How to survive a divorce without going off your brain.
Dads do it tough during a divorce. Kids are more than likely siphoned off to the wife and the father is forced to find accommodation elsewhere while settlement and custody are worked out.
It can play on the heart strings of the most iron-willed of men, and it’s no surprise some get the black dog, and in not-so-rare cases, suicide. But it doesn’t have to get to that.
Dads in Distress (DIDSS) runs a helpline and support groups for men who feel they’ve drawn the short straw in the separation stakes.
But it’s not some angry, anti-woman, blame the system sounding-off group. Rather, DIDSS encourages men to “look in the mirror to understand and accept their contribution to the breakdown of their family”.
It was formed in 1999 by a bunch of downhearted blokes who would meet on a veranda in Coffs Harbour, NSW, on a Saturday night — the empty time after they’d just returned their kids to their mothers — and talk about how separation was affecting them.
Now it holds meetings across the country, and as well as support, offers one-on-one counselling, advocacy and a comprehensive website with news and important links.
Founder Tony Miller says the group’s positive impact was evident from the beginning. “Night after night we saw the miracles take place. Dads who were filled with anger, remorse, bitterness, depression, loneliness, helplessness and who were often suicidal suddenly turned a corner.”
But it’s no sook-fest either. DIDSS offers real tips on how to beat the divorce blues. These seven will get you started:
- Contact DIDSS on 1300 853 437 to get linked into local supports and resources.

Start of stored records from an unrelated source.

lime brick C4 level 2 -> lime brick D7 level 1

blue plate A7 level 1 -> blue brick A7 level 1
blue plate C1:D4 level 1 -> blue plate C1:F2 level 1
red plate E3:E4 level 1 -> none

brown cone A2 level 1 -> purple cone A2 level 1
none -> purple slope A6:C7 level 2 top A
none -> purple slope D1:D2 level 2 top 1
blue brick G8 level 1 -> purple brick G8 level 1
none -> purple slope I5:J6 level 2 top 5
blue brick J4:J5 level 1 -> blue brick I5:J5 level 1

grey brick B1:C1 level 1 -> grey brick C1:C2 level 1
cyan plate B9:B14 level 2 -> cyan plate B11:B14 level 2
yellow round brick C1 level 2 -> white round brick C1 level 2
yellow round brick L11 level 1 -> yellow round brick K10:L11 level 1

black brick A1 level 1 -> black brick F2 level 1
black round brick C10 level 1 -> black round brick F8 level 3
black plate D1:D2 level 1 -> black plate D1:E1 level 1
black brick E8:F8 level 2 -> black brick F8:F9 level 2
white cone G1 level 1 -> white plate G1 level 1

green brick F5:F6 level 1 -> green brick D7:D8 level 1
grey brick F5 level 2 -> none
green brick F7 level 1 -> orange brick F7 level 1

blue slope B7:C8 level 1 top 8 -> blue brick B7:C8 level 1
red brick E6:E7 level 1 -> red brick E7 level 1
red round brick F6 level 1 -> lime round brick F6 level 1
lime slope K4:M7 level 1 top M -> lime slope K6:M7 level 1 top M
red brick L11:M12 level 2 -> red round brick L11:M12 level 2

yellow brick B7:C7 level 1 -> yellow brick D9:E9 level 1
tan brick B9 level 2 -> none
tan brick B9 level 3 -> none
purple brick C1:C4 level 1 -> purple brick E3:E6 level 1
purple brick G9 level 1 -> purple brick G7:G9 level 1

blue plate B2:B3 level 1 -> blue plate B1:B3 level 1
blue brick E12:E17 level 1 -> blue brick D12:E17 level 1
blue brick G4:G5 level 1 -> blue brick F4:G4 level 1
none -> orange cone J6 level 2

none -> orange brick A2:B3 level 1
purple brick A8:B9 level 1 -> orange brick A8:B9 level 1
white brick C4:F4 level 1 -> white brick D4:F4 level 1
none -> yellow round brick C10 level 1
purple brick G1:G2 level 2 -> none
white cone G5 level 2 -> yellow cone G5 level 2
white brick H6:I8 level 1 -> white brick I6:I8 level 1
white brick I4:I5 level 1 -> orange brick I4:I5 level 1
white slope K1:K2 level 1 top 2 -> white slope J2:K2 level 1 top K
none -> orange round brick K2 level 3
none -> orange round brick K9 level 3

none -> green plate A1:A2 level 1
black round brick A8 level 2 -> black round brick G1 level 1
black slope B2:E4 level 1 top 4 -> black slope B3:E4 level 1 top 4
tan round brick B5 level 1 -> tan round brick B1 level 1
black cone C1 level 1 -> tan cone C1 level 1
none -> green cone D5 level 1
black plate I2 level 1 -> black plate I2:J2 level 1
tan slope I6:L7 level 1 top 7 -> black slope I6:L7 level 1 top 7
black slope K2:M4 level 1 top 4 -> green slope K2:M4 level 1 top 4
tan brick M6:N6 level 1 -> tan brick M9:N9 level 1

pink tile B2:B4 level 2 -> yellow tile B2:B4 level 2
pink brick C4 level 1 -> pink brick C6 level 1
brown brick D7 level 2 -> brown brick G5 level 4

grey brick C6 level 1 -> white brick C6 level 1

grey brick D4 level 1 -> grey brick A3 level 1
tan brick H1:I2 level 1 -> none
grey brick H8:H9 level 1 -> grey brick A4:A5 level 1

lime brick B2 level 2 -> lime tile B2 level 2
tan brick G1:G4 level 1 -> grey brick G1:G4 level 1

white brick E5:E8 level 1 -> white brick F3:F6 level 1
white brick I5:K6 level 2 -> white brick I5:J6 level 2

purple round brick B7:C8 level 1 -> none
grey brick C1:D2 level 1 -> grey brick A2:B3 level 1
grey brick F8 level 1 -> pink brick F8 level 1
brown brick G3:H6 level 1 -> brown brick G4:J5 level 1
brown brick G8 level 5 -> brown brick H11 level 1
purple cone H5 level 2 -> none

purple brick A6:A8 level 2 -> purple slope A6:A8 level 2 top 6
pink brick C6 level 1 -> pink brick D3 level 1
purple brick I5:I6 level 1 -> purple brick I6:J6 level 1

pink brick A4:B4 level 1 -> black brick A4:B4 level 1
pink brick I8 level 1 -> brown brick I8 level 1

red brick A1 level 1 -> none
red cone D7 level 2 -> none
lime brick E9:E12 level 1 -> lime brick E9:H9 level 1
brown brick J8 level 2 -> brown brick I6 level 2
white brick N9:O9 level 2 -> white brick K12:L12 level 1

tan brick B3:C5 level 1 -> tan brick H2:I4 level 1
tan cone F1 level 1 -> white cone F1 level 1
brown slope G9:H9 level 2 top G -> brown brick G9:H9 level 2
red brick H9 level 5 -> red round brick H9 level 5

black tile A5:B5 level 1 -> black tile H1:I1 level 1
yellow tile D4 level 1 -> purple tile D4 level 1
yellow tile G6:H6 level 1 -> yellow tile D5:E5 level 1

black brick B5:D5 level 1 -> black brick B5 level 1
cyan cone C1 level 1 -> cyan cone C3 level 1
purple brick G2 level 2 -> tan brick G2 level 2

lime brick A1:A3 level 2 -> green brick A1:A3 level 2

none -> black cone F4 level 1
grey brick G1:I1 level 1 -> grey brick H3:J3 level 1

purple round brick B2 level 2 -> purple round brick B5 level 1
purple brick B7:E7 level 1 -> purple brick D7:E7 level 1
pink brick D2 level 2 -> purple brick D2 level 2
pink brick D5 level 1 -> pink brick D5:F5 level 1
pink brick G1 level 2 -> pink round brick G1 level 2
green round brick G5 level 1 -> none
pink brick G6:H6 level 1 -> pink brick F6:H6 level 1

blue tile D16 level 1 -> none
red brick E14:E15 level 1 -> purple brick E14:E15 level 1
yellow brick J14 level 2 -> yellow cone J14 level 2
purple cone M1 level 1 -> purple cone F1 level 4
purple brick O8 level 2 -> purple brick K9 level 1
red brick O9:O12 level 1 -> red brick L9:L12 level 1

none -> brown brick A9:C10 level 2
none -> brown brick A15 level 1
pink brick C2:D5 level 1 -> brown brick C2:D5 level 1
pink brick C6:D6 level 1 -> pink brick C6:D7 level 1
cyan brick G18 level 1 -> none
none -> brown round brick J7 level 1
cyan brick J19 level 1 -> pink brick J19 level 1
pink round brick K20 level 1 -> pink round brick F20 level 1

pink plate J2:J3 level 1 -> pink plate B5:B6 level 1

- Keep a diary. Jot down advice, contacts, decisions, questions and issues.
- Stay calm. Emotions can lead you to make rash decisions. Keep a clear head.
- Meet your obligations. Do what you can to maintain your routine and get bills paid.
- Look after yourself. Your kids need you to eat right, sleep well, exercise and stay positive.
- Make the most of any contact. It may not be much at first, but your kids will love it.
- Work towards a working relationship. Be patient and do whatever you can to get on with your children’s mum, for their sake.